Often having endured the same sort of generational trauma as the people they patrol, Navajo police officers seem to feel a wedge between protecting their communities and perpetuating the kind of violence that has devastated Diné. That thorny history also means it’s not rare to find the Navajo Police Department responding to, or even arresting, members of their own family.
The urge to break those patterns is what drove many recruits to the job, according to Jablonski.
“You see community policing in this very real, very raw form,” he said. “A big part of the motivation for many cadets was, ’I don’t want to see my community be treated this way. I want to treat everyone as though they’re a relative.’”
“Navajo Police: Class 57” was filmed during the course of the department’s 28-week training program last year. Hudson said many in the class were wary of their firearms, or any use of aggression, given their own experiences with police.
“One of the young officers said multiple times, ‘I don’t want to be a typical police officer. I don’t want to be one of those police officers that’s just an alpha male kicking down doors. I want to come in with an understanding and understand what people are going through,’” Hudson recalled.
While k’é guides the Diné, Navajo Nation’s dearth of officers leaves little time for a compassionate approach. In ride-along scenes, you see cops speeding from incident to incident solo, often spending as much as an hour to get to each case amid reports of people waiting as long as days to get an officer to respond.
It’s under this pressure that we meet Class 57, and the 28 recruits that start the seven-month program. Week by week, a blend of brutal training, personal problems and poor judgment whittles down the roster dramatically.
Those exits ended up being one of the toughest parts of filming for Nordstrom, who said he saw several cadets “poised to become really great and useful officers,” before “bad decision-making” got in their way.
“To see what are very understandable and totally relatable things like making a youthful mistake have profound consequences for their career path was really sad,” he said.
Hudson, who is a member of Alaska’s Tlingit and Haida tribes, said he and his co-directors aimed to balance the more sobering parts of the series with images of “joy, humor, celebration of family, tradition and culture.”

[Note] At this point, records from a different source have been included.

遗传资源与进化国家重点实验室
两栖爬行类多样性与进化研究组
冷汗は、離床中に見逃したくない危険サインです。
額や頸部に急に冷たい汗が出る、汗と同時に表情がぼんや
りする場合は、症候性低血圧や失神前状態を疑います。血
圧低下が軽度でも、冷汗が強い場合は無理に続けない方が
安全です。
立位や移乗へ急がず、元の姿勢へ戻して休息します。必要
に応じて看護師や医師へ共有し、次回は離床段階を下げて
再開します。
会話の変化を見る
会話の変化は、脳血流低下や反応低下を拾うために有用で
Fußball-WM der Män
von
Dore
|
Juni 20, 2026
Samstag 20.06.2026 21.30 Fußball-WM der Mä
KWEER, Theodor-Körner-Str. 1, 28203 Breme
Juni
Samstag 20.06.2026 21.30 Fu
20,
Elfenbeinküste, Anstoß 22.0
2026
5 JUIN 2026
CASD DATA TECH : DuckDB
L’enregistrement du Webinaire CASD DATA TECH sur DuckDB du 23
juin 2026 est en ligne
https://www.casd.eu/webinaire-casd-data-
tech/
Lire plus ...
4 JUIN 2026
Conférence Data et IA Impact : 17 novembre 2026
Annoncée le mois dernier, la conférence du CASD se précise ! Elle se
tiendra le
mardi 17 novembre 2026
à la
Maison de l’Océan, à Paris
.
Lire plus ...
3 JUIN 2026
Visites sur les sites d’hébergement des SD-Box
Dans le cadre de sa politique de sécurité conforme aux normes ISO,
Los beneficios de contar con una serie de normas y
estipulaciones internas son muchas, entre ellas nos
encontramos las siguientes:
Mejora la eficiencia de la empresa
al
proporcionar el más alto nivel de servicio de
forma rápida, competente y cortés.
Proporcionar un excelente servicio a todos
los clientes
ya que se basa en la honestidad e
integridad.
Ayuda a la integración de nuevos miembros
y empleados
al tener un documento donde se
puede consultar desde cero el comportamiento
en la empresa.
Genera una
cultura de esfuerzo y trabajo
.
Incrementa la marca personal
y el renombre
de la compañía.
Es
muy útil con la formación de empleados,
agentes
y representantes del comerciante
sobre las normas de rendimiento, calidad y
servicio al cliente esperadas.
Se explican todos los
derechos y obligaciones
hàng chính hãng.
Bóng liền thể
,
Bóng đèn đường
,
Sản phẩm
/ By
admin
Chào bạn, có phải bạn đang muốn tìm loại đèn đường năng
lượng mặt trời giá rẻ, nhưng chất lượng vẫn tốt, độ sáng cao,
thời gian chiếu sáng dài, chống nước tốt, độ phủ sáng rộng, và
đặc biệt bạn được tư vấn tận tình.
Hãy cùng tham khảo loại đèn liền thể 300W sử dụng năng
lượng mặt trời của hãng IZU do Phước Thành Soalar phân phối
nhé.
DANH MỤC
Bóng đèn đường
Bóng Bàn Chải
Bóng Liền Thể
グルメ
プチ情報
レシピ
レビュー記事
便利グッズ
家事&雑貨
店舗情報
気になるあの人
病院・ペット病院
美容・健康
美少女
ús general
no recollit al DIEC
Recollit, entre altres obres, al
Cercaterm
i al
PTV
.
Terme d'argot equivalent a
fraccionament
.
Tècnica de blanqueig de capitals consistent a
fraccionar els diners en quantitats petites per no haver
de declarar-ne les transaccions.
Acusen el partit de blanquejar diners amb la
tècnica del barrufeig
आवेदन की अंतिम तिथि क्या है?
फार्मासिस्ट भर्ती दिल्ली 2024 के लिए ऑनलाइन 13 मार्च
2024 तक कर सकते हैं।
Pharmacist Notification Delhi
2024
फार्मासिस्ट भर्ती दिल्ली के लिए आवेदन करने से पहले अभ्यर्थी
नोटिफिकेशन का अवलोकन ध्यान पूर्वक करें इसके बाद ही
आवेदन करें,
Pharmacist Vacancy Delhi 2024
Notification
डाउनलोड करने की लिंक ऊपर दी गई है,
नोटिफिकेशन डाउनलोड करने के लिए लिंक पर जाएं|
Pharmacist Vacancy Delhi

Getting to know cadet Antwan Gray was especially heartening for Hudson, who said he saw Class 57’s youngest recruit turn from a timid, chubby boy to a self-assured man before his eyes.
“By the end, he looks like an officer,” Hudson said. “He’s confident, but he’s still dealing with these demons like everyone else.”
The Navajo Nation’s sovereignty, or legal right to self-governance, makes the reservation a unique testing ground for what a community-based approach to policing could look like.
Asked if Navajo Police could provide a framework for other law enforcement, Jablonski told HuffPost it was impossible to say, given the department’s shortage of time and resources.
Even still, he added, “I think if you live in the place where you police, you have an entirely different relationship and investment to the people that you’re policing.”
The first two parts of “Navajo Police: Class 57” premiere Tuesday on Max. Part 3 will debut Wednesday.